Once again, the U.S., Israel, and most E.U. states have proven that they see Palestinian lives as disposable. Outrage and denunciations of violence and the depravity and devastation of war are reserved solely for Israel. And media outlets fell right in line.
On the second day of coverage, I watched Al Jazeera live feeds and for a split second I forgot and thought to myself “Where’s Shireen Abu Akleh?” and then - I remembered. I remembered her murder, her lifeless body on the ground, and the U.S. government’s indifference, despite investigations around the world that confirmed Israeli culpability.
I thought of her voice reporting and signing off “from occupied Palestine, this is Shireen….” It’s been over a year since her death and the attacks at her funeral. Dozens of Palestinian journalists have been killed or injured since. Rather than honoring their memory and work, Western mainstream media have served as pallbearers and witnesses for the collapsing profession of investigative journalism.
This year marked the 75th commemoration of the Palestinian Nakba, when over 750,000 Palestinians were displaced and dispossessed, becoming refugees in Gaza, the West Bank, and across the region. It has been 55 years since Israel began its military occupation of the West Bank and Gaza and over 15 years since it besieged the Gaza Strip and turned it into an open-air prison. This is the context absent from almost every major broadcast report.
For the last several years, the settler colonial regime of Israel has operated as if they can manage a population of millions of Palestinians into irrelevance, with normalization deals around the region and a “New Middle East,” comfortable in their hubris.
Palestinians, however, have once again reminded the world they cannot be suffocated into silence. They will live and strive for freedom and dignity for as long as it takes.

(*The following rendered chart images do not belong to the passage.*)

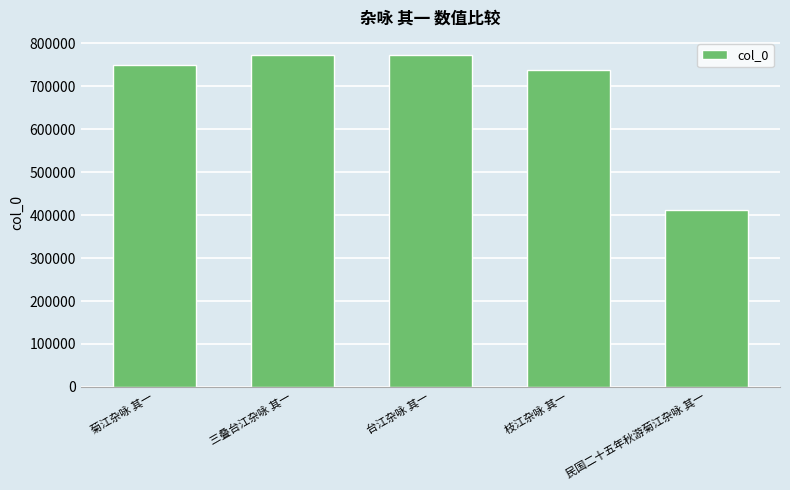

What is the ratio of the value at 台江杂咏 其一 to the value at 菊江杂咏 其一?

1.0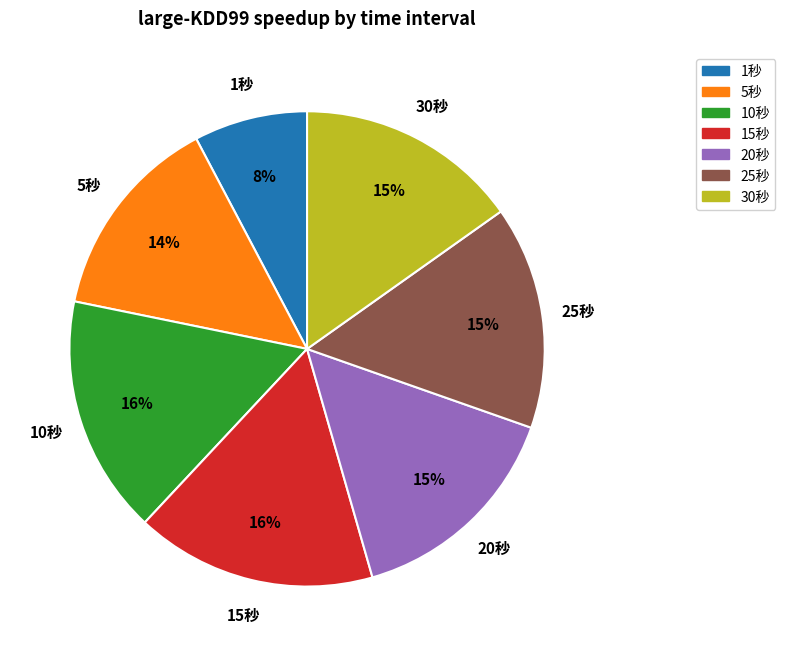

Is 25秒 the majority of the pie?

No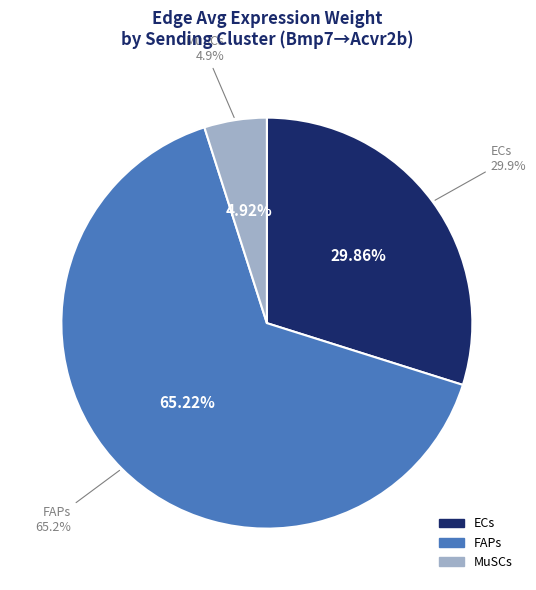

Which category accounts for the majority?

FAPs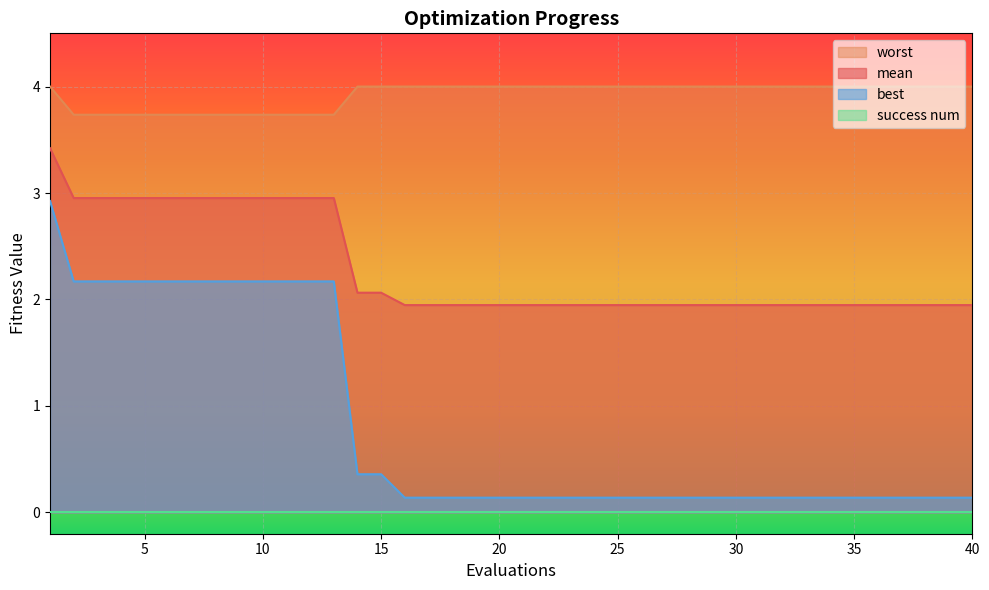

What is the difference between the highest and lowest values at 2?

1.6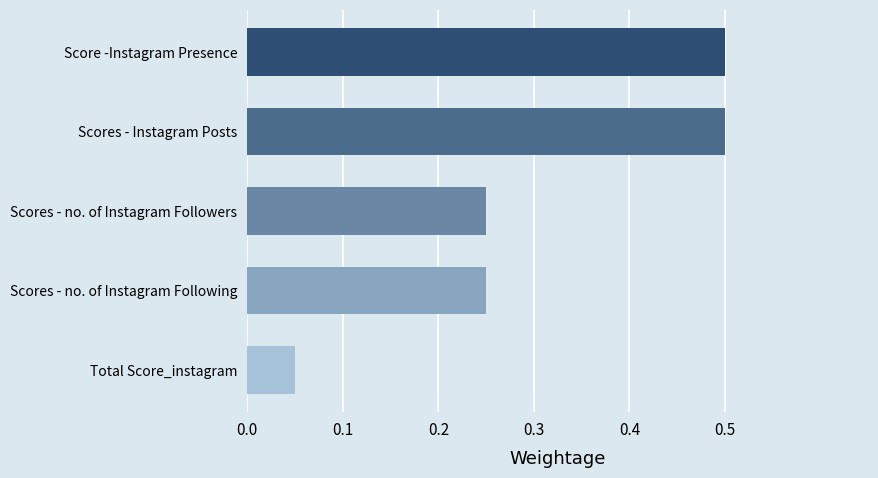

What is the sum of all values?

1.6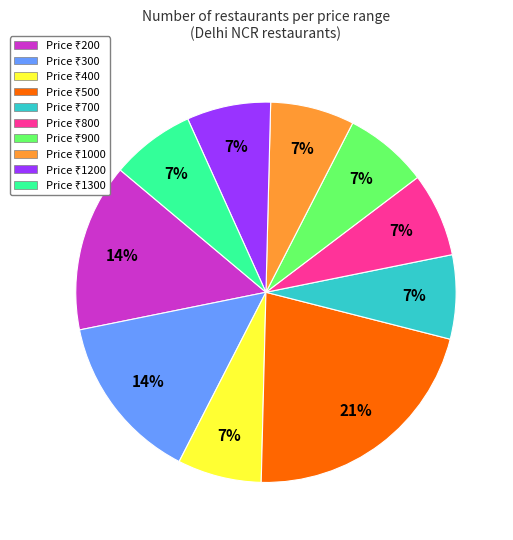

To the nearest percent, what is the difference between the largest and smallest slice percentages?

14%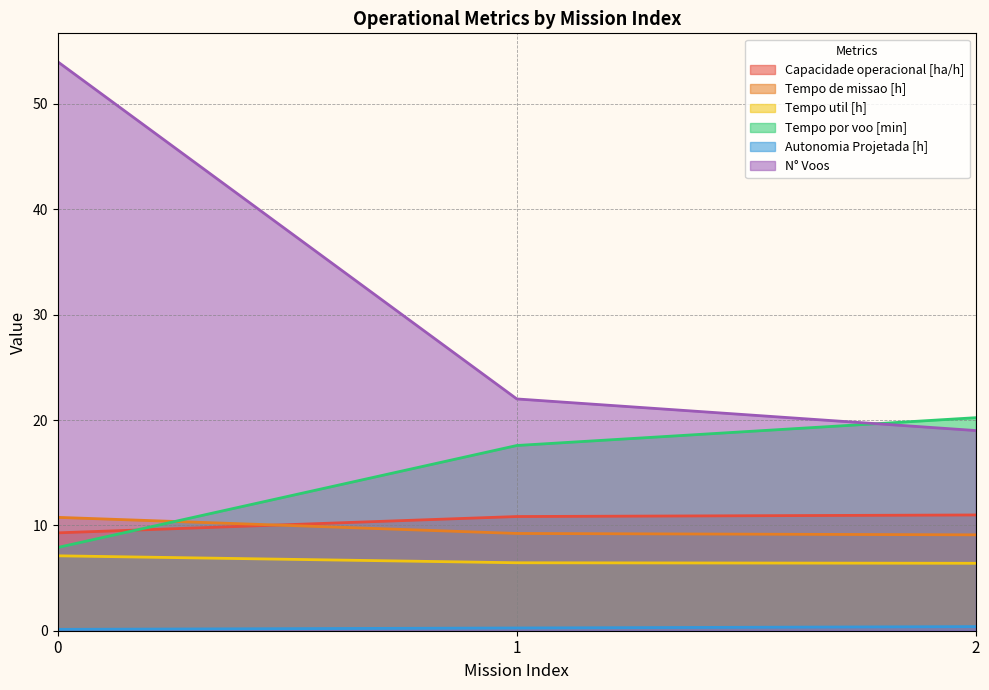

True or false: Autonomia Projetada [h] has a value of 0.4 at 2.

True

Here in the U.S., the harsh and painful reality for Palestinian-Americans is that we pay taxes to bomb our own families, but every American is complicit. Military aid from the U.S. to Israel in the last 75 years amounts to 260 billion, and this week was increased with an unconditional and limitless promise of weapons to Israel, which it will use against Palestinians with impunity once again.
Early Friday morning, an evacuation order was issued for over 1.1 million Palestinians to move south in the already debilitated Gaza Strip. It took hours to confirm the messages they received with word swirling between international organizations and news that it could have been spam or a hoax. When finally confirmed, people started to pack and move. Hours later, as Israel began preparing for a ground invasion and an onslaught of unprecedented proportions, they bombed the civilians fleeing in caravans.
We are watching genocide unfold in real time on our television screens.
Who amongst us will ask why? Who amongst us will say enough?
A version of this op-ed (in form and topic) was solicited and then rejected by the Los Angeles Times.